#### Exercise:
Return the listing that follows exactly, with no pictures included.

#### Extracted information:

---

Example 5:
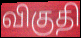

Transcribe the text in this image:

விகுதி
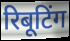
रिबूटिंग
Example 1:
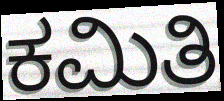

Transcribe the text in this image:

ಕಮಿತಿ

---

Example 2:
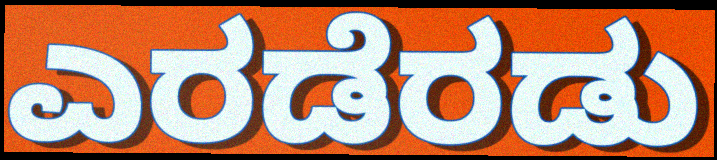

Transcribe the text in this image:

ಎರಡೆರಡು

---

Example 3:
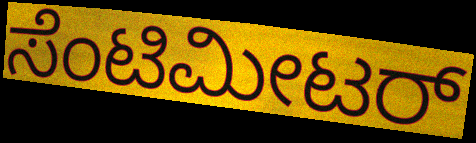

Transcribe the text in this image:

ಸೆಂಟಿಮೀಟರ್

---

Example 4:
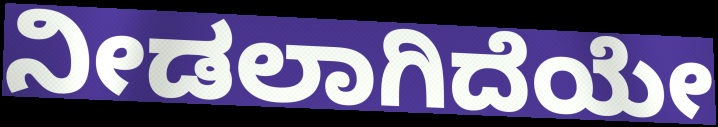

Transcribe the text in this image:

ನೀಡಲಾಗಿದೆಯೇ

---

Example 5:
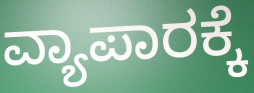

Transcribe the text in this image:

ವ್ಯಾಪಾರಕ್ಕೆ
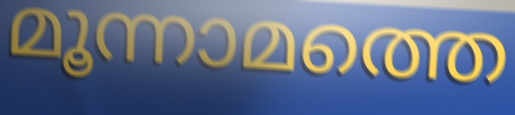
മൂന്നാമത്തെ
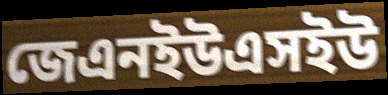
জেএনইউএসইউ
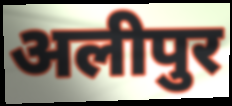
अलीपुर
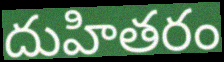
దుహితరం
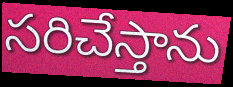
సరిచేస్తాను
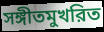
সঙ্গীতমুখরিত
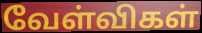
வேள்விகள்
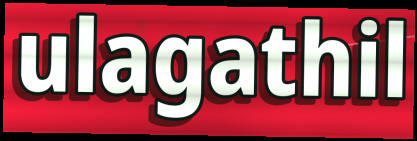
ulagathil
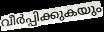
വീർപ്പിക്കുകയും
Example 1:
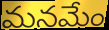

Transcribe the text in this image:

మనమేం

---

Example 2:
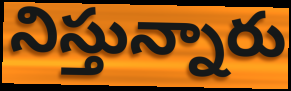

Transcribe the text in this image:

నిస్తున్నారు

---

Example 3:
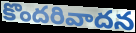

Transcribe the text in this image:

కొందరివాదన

#### Result for this exercise:
---

Example 5:

Transcribe the text in this image:

விகுதி
रिबूटिंग
Example 1:

Transcribe the text in this image:

ಕಮಿತಿ

---

Example 2:

Transcribe the text in this image:

ಎರಡೆರಡು

---

Example 3:

Transcribe the text in this image:

ಸೆಂಟಿಮೀಟರ್

---

Example 4:

Transcribe the text in this image:

ನೀಡಲಾಗಿದೆಯೇ

---

Example 5:

Transcribe the text in this image:

ವ್ಯಾಪಾರಕ್ಕೆ
മൂന്നാമത്തെ
জেএনইউএসইউ
अलीपुर
దుహితరం
సరిచేస్తాను
সঙ্গীতমুখরিত
வேள்விகள்
ulagathil
വീർപ്പിക്കുകയും
Example 1:

Transcribe the text in this image:

మనమేం

---

Example 2:

Transcribe the text in this image:

నిస్తున్నారు

---

Example 3:

Transcribe the text in this image:

కొందరివాదన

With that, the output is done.